A further peak after discharge of patients cannot be excluded. However, patients of the non-infection group who developed a second peak did this in average on 8.4 ± 2.4 days after surgery and were discharged after 9.7 ± 3.6 days that is less than the average length of stay after lumbar spine surgery in Germany [36]. None of the patients from the non-infection group developed a wound infection after discharge within at least one year after surgery. In the end, the study shows that it is the combination of different CRP kinetics that is essential for a prediction of an infection with a high sensitivity (qualitative high CRP, failure to decline, and a second peak). In line with the strive for reduction of regular postoperative blood sampling [37, 38], the results of this study make more information available out of standard blood samplings in order to prevent further expensive and extensive diagnostics.

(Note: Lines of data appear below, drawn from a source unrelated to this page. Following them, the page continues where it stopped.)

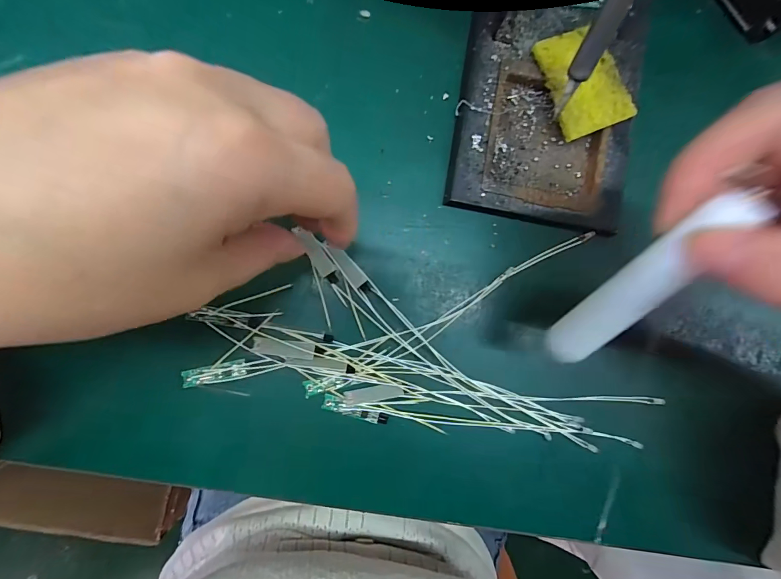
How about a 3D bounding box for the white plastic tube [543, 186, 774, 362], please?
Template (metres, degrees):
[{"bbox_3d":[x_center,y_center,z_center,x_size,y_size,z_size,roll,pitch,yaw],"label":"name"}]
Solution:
[{"bbox_3d":[0.097,0.001,0.149,0.016,0.094,0.017,21,44,-6],"label":"white plastic tube"}]

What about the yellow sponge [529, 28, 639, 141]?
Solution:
[{"bbox_3d":[0.108,-0.115,0.208,0.040,0.006,0.055,-23,97,-1],"label":"yellow sponge"}]

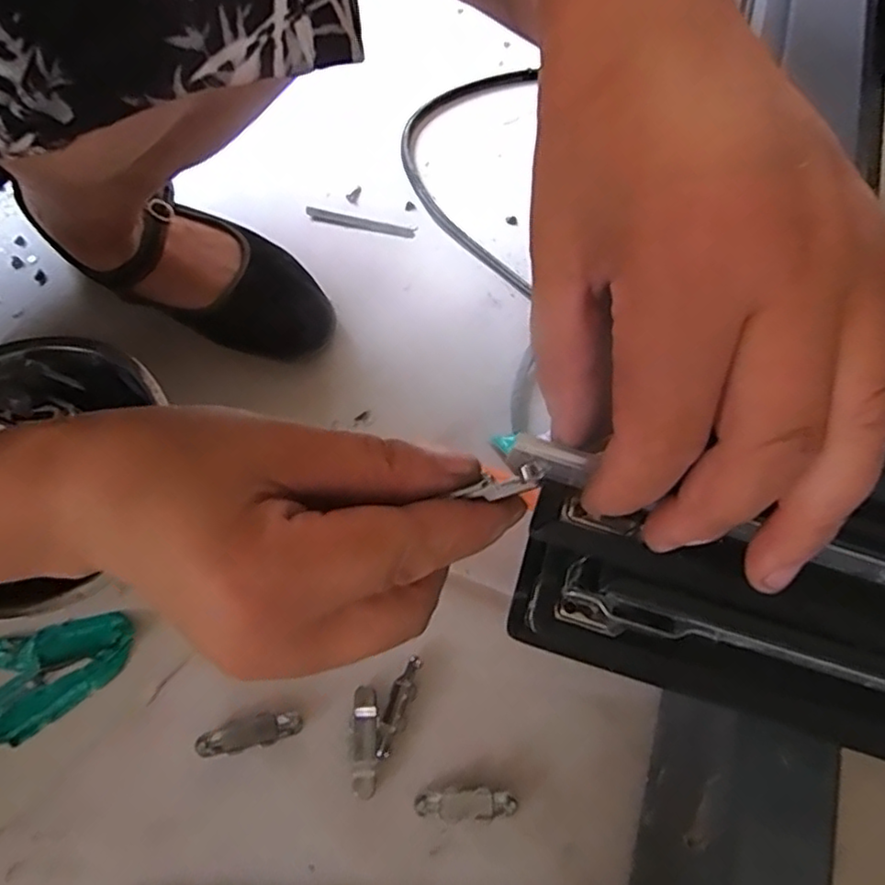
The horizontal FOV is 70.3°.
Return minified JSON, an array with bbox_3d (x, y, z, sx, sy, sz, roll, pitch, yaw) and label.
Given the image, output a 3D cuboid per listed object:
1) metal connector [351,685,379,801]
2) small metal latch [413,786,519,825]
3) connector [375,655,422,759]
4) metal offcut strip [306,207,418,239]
[{"bbox_3d":[-0.047,0.180,0.379,0.015,0.005,0.060,-2,67,-3],"label":"metal connector"},{"bbox_3d":[0.014,0.215,0.373,0.059,0.010,0.018,-2,67,-3],"label":"small metal latch"},{"bbox_3d":[-0.027,0.162,0.386,0.015,0.011,0.060,19,68,6],"label":"connector"},{"bbox_3d":[-0.071,-0.191,0.547,0.094,0.007,0.013,11,67,3],"label":"metal offcut strip"}]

To our knowledge, a binary logistic regression with resulting sensitivity of 85.7% and specificity of 69.7% and a ROC curve with an AUC of 0.847 for predicting a SSI after spinal surgery have not been determined so far.

Conclusions

The study determined that specific kinetics of postoperative CRP is of great value detecting postoperative infections after open reduction and dorsal spondylodesis. On day 7 and 8 after the operation, the infectious group depicts significantly higher CRP values compared to the non-infectious group. With a second peak, restricted failure to decline and maximum CRP of more than 225, a prognostic sensitivity and specificity of 92.9% and 78.2% to detect an infection was established, while a binary logistic regression leads to values of 85.7% and 69.7%, respectively. A one-phase decay exponential regression predicts the “natural” course of CRP after initial peak (R2 = 0.7562). With this approach, focusing on typical kinetics of the CRP course caused by an infection, clinical decision making is supported by an inexpensive and easily assessed biomarker.

Limitations

The combination of traumatic and degenerative patients is the major drawback in our cohort. Although Suppl. Table 1 shows no differences between both groups in terms of the operated region or underlying reason of the operative procedure, the combination of all these may impair the power of our mathematical approach for either the traumatic or the degenerative patients due to a broader applicability.

The retrospective study design is prone to a selection bias. A weakness of this study is the low number of patients (178) and infections (14) as well as the exclusion of previously existing infectious diseases, which might be of special interest regarding the aging cohort of patients with spinal operative interventions. Despite the treatment and exclusion of common infections like pneumonia and urinary tract infections, these infections were just excluded if evident at the time of surgery, but could have existed. The duration of surgery and further patient characteristics (BMI, comorbidities) have not been assessed. The combination of traumatic and degenerative patients was needed since an isolated consideration would have impaired the power of our analyses. In regard to the binary logistic regression analysis using a forward inclusion approach it is noteworthy that this method is at higher risk to depend on researchers’ knowledge and sensibility to the issues studied [20].